International migration includes labor migration, refugees and undocumented migrants. Similar to rural-to-urban migration, individuals move in search of jobs and a better life. Income disparities among regions, and job opportunities, are key motivating factors. The migration policies of sending and receiving countries also play a key role. The best current estimate from the United Nations Population Fund, indicates that more than 100 million people were living outside their countries of birth or citizenship in 1998. There is a number of reasons why this figure is rising, but an important one is that the native labor pool in the industrialized countries is shrinking, while the developing world’s workforce is rapidly increasing. Figure 4 shows the countries with largest stock of migrants in their population, while figure 5 shows the countries whose populations have the largest percentage of migrants. Today, international migration is at an all-time high. About 2% of the Earth’s population has moved away from the country of origin.

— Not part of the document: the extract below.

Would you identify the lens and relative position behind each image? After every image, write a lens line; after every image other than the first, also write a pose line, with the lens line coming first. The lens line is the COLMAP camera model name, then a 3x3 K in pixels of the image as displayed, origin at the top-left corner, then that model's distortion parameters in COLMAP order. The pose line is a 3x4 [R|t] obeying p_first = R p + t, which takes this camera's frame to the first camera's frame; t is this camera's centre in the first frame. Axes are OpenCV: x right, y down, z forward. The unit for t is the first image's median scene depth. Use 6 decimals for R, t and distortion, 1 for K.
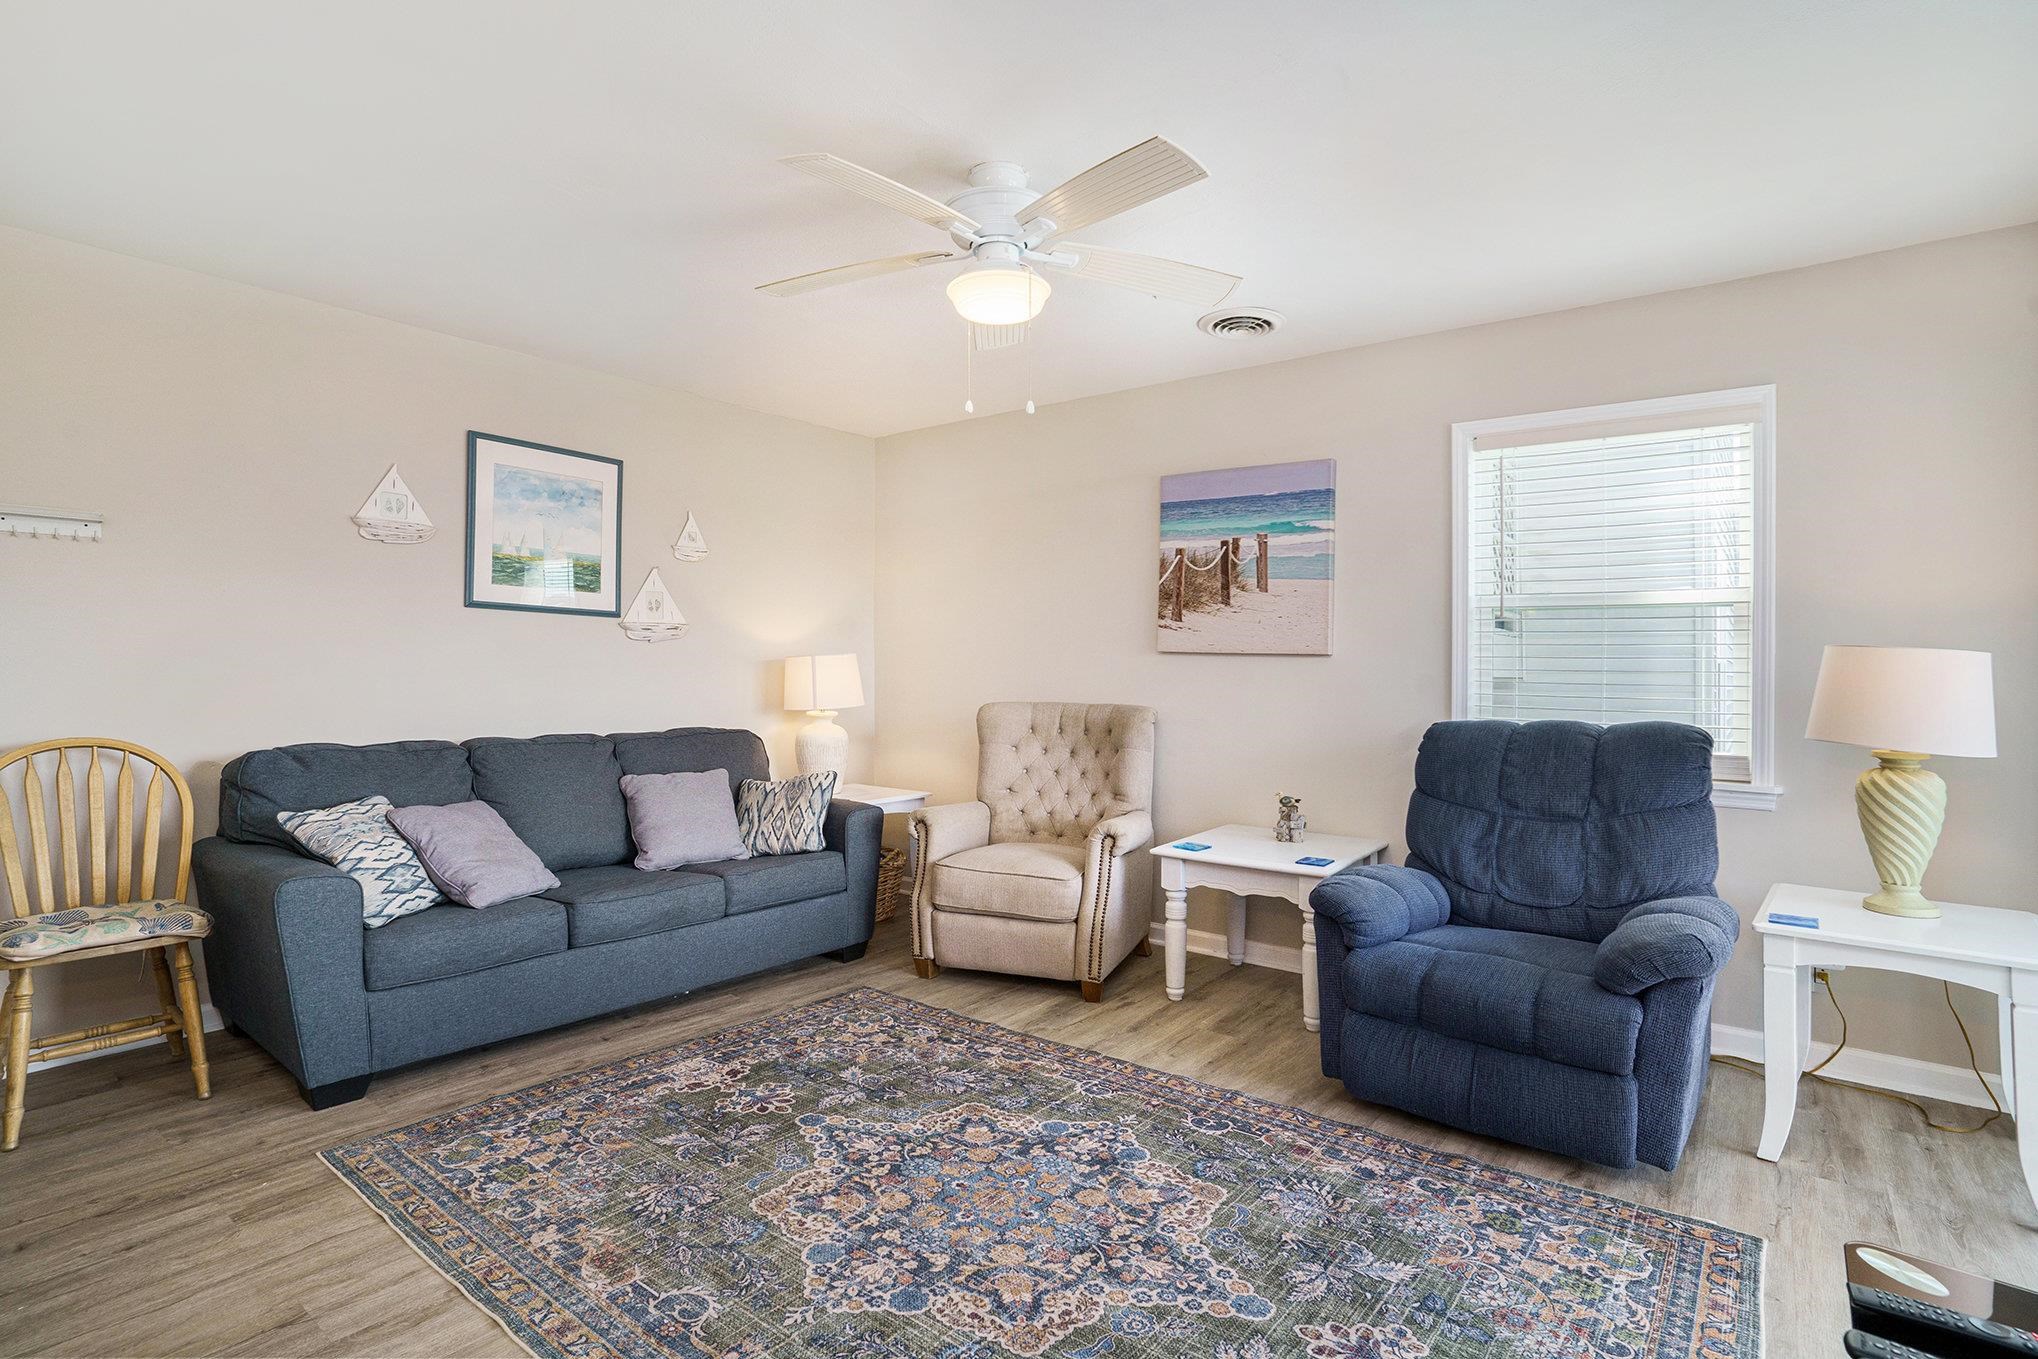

What are the Problems Associated with Rapid Urban Growth?
The urbanization process refers to much more than simple population growth; it involves changes in the economic, social and political structures of a region. Rapid urban growth is responsible for many environmental and social changes in the urban environment and its effects are strongly related to global change issues. The rapid growth of cities strains their capacity to provide services such as energy, education, health care, transportation, sanitation and physical security. Because governments have less revenue to spend on the basic upkeep of cities and the provision of services, cities have become areas of massive sprawl, serious environmental problems, and widespread poverty.

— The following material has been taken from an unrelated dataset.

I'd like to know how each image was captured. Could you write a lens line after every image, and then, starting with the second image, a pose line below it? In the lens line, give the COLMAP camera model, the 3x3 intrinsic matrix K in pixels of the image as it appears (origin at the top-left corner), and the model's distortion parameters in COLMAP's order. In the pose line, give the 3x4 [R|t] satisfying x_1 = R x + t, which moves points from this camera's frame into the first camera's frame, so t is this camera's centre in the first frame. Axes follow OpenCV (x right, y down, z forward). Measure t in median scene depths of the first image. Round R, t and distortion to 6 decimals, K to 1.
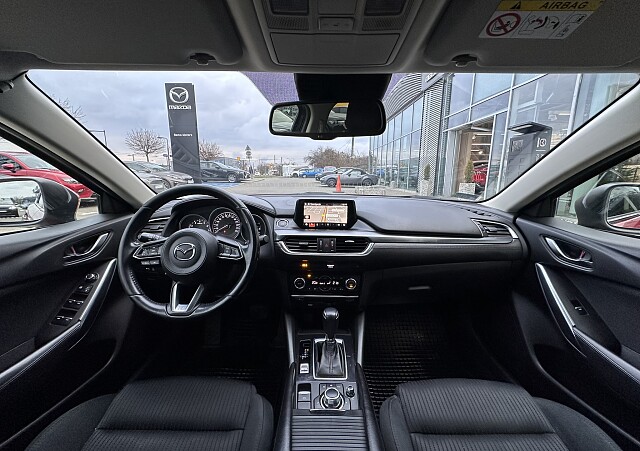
lens RADIAL K [[239.0, 0, 332.1], [0, 239.0, 217.1], [0, 0, 1]] dist [-0.000499, -0.000055]
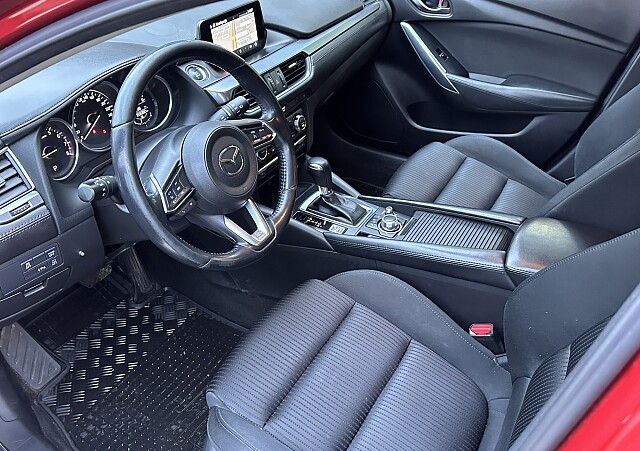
lens RADIAL K [[589.9, 0, 320.0], [0, 589.9, 225.5], [0, 0, 1]] dist [0.006533, -0.001500]
pose [[0.495226, -0.509965, 0.703340, -1.288328], [0.167996, 0.850519, 0.498392, -0.329507], [-0.852366, -0.128658, 0.506872, 0.018600]]
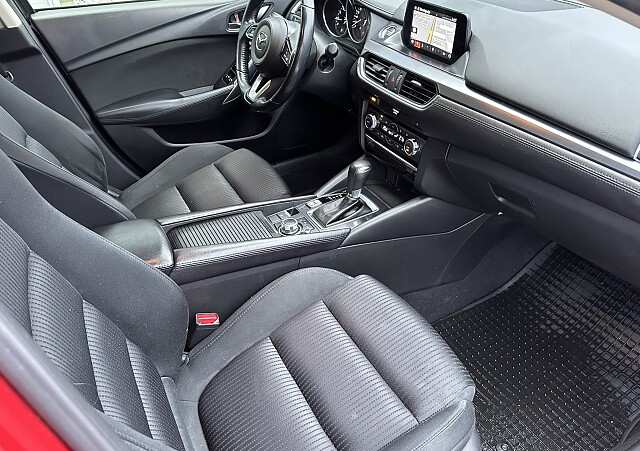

During the 19th and early 20th centuries, urbanization resulted from and contributed to industrialization. New job opportunities in the cities motivated the mass movement of surplus population away from the countryside. At the same time, migrants provided cheap, plentiful labor for the emerging factories. Today, due to movements such as globalization, the circumstances are similar in developing countries. Here the concentration of investments in cities attracts large numbers of migrants looking for employment, thereby creating a large surplus labor force, which keeps wages low. This situation is attractive to foreign investment companies from developed countries who can produce goods for far less than if the goods were produced where wages are higher. Thus, one might wonder if urban poverty serves a distinct function for the benefit of global capital.


One of the major effects of rapid urban growth is “urban sprawl"- scattered development that increases traffic, saps local resources and destroys open space. Urban sprawl is responsible for changes in the physical environment, and in the form and spatial organization of cities.